▶

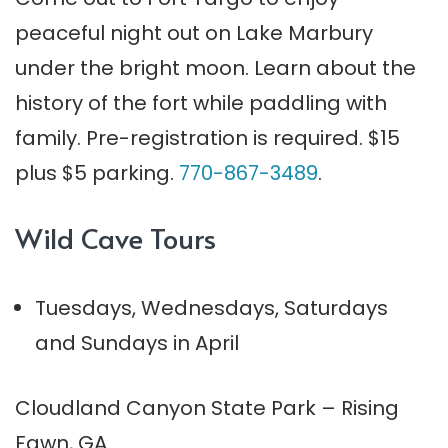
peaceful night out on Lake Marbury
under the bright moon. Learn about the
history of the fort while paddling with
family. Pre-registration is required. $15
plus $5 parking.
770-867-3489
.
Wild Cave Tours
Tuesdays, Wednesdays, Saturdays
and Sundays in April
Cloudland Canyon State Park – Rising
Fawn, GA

◀

Omit the pictures and reproduce the listing exactly.

peaceful night out on Lake Marbury
under the bright moon. Learn about the
history of the fort while paddling with
family. Pre-registration is required. $15
plus $5 parking.
770-867-3489
.
Wild Cave Tours
Tuesdays, Wednesdays, Saturdays
and Sundays in April
Cloudland Canyon State Park – Rising
Fawn, GA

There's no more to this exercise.